## READING TEXT

——————

The legal battle brewing over the fairness of nationwide entrance requirements for student-athletes might leave many Catholic colleges relatively unscathed.
Federal District Court Judge Ronald Buckwalter in Philadelphia ruled March 8 that the Scholastic Aptitude Test minimum could not be used to exclude athletes from participating in varsity-level sports because it discriminates against African-American athletes, who often do not have the advantage of an adequate high school education.
The National Collegiate Athletic Association said it will appeal to a U.S. circuit court.
While other colleges may gain some recruitment advantage over the Catholic colleges, most coaches, athletic directors and other officials at Catholic institutions dismiss the SAT row as being of little concern since they already maintain entrance standards above those imposed by the NCAA.
At Catholic colleges, “the talent level goes beyond athletics to the point where [the student-athletes] are often involved in the Church, the community and every other aspect of life,” said Vincentian Father James Maher, campus minister for athletics at St. John's University in Jamaica, N.Y. “They are committed to being good people.”

——————

## TASK TO COMPLETE
Reproduce the passage on student-athlete entrance standards between "The legal battle" and "U.S. circuit court.", inclusive, substituting "national" for "nationwide".

## RAW DATA
——————

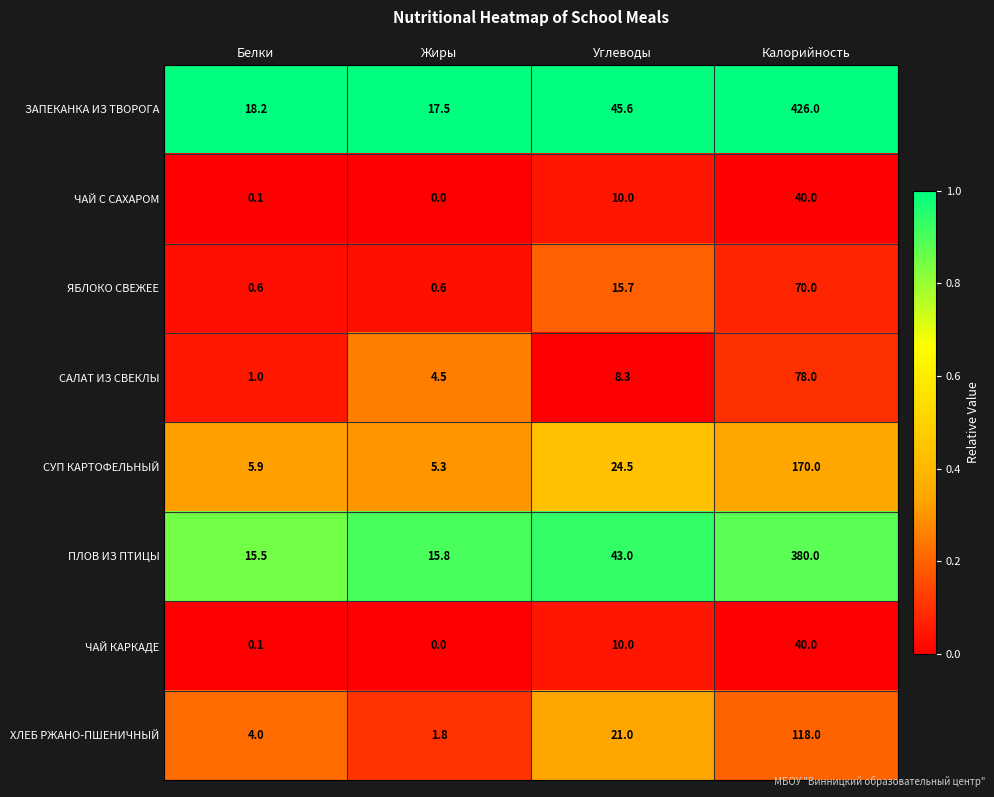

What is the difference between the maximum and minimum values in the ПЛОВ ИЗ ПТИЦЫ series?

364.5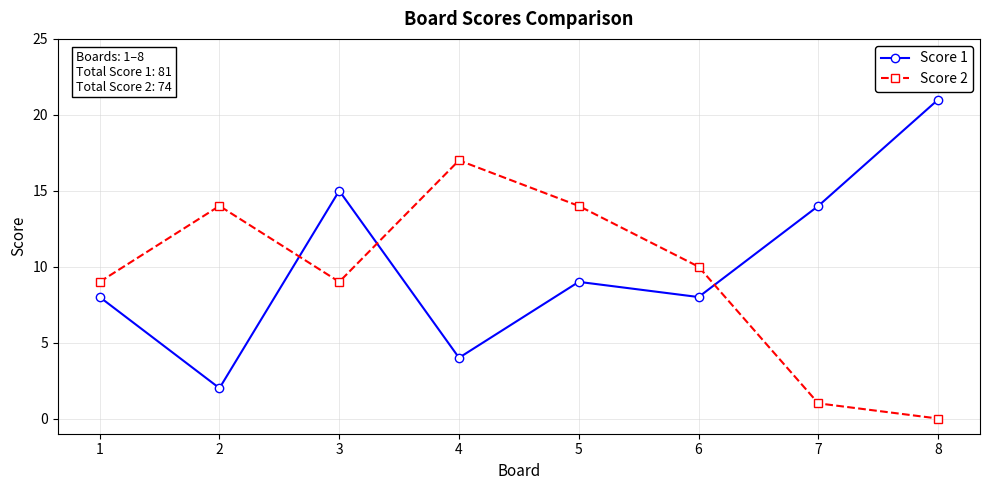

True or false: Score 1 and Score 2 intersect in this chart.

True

——————

## PROBLEM SOLUTION
The legal battle brewing over the fairness of national entrance requirements for student-athletes might leave many Catholic colleges relatively unscathed.
Federal District Court Judge Ronald Buckwalter in Philadelphia ruled March 8 that the Scholastic Aptitude Test minimum could not be used to exclude athletes from participating in varsity-level sports because it discriminates against African-American athletes, who often do not have the advantage of an adequate high school education.
The National Collegiate Athletic Association said it will appeal to a U.S. circuit court.